### CONSEGNA
Secondo il testo sull'economia collaborativa, per quale motivo il CESE ritiene indispensabile adattare con intelligenza e flessibilità i sistemi di regolazione fiscale e i regimi di tassazione? Risponda in una o due frasi.

### TESTO FORNITO
* * *

Per quanto la diffusione dell’economia collaborativa sia favorita e potenziata dalla diffusione delle nuove tecnologie informatiche e delle comunicazioni, trovando soprattutto nelle piattaforme digitali e nell’ampia diffusione degli smartphone un veicolo formidabile, il CESE stima importante valutare il fenomeno dell’economia collaborativa nel suo complesso e non assimilarlo totalmente all’economia digitale.

1.3.

Il CESE è del parere che l’UE non possa perdere l’opportunità offerta dall’economia collaborativa per innovare il sistema delle relazioni tra istituzioni, imprese, cittadini e mercati. Tuttavia, data la particolare fluidità e velocità di evoluzione di questo settore, è indispensabile che i sistemi di regolazione fiscale e i regimi di tassazione siano adattati con intelligenza e flessibilità al nuovo contesto dell’economia collaborativa e, più in generale, dell’economia digitale.

1.4.

Il CESE non ritiene sia necessario un nuovo e specifico regime di tassazione per le imprese dell’economia collaborativa. Ritiene invece indispensabile aumentare le forme di collaborazione e coordinamento tra gli Stati membri e tra le diverse amministrazioni coinvolte all’interno dei diversi Stati membri, cosicché le autorità pubbliche possano restare al passo con la velocità e il dinamismo dell’economia digitale e dell’economia collaborativa.

1.5.

Il CESE raccomanda che il sistema di tassazione per l’economia collaborativa rispetti il principio di neutralità (cioè non deve interferire con lo sviluppo del mercato), individuando meccanismi di tassazione adeguati ed equi per le diverse forme di impresa che operano nell’ambito dell’economia collaborativa o nelle forme tradizionali.

1.6.

* * *

### DATI DI PARTENZA

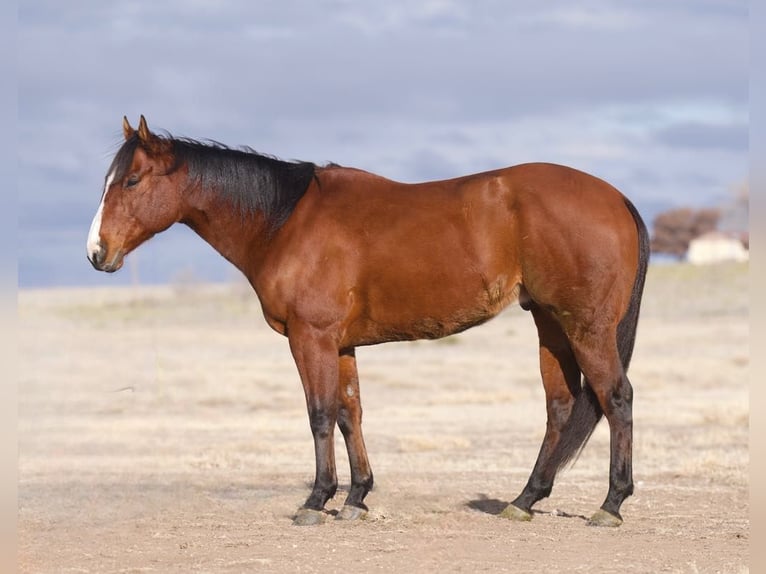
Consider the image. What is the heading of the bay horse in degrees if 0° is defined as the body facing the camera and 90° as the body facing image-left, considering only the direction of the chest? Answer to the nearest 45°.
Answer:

* * *

### RISULTATO DELL'ESERCIZIO
Il CESE lo ritiene indispensabile per la particolare fluidità e velocità di evoluzione del settore dell'economia collaborativa. Per questo i sistemi fiscali devono adeguarsi al nuovo contesto di tale economia e, più in generale, dell'economia digitale.